Transcutaneous and Epidural Stimulation
We do not view effective treatment as coming from either transcutaneous or epidural stimulation alone. Rather, both may work synergistically for greater effectiveness. A significant initiative of the Center is to understand neuroplasticity and adaptation after stimulation treatment.
- Transcutaneous stimulation: involves applying stimulation to the skin overlying the spinal cord to neuromodulate the cord and neural circuits within the body. The stimulation activates neural circuits non-invasively to regain function and promote recovery of movement.
The goal is to achieve gains in specific functional motor responses.

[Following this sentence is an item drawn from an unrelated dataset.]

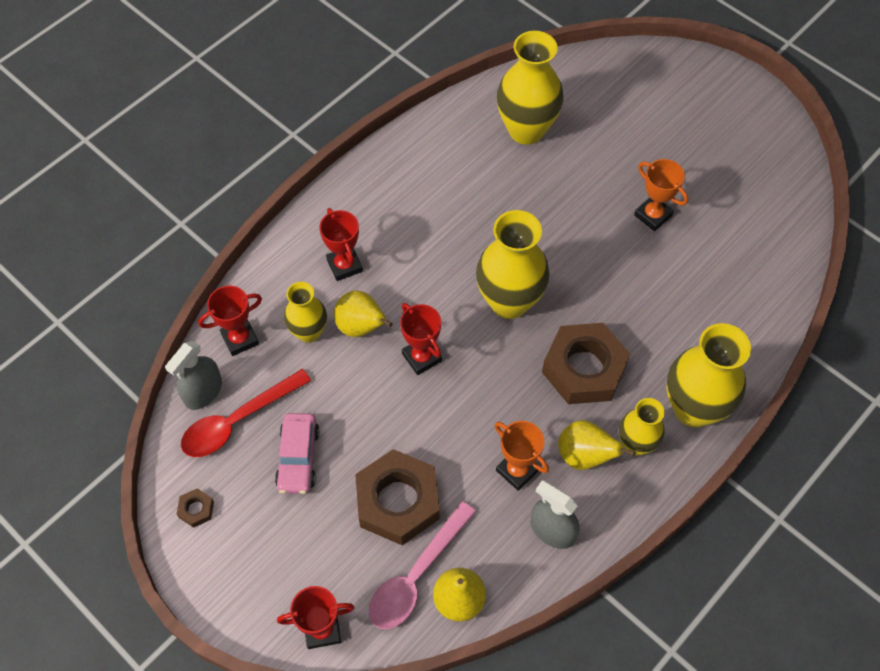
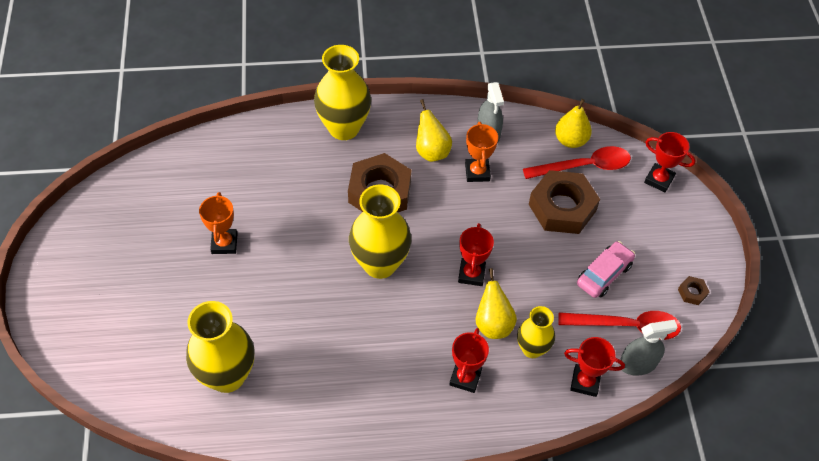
camera: 140 degrees left, 5 degrees down
pink spoon [369,501,476,629] -> red spoon [523,146,631,179]
yellow vase [619,398,665,456] -> none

- Epidural stimulation: is the application of a continuous electrical current—at varying frequencies and intensities—to specific locations on the lower part of the spinal cord. This technique involves a surgically implanted stimulator that activates nerve circuits in the cord to provide signals that can no longer travel from the brain because of the injured spinal cord.
Using epidural stimulation, patients with chronic motor complete SCI have regained their ability to voluntarily move their legs and bear weight—within weeks after implantation.
This research will enable our researchers to design more effective stimulation protocols, continue to study the impact of those protocols, and change future treatment for people with spinal cord injury. Independent research studies will examine the effects of the two modalities of spinal stimulation on motor and autonomic function recovery and neuroplasticity.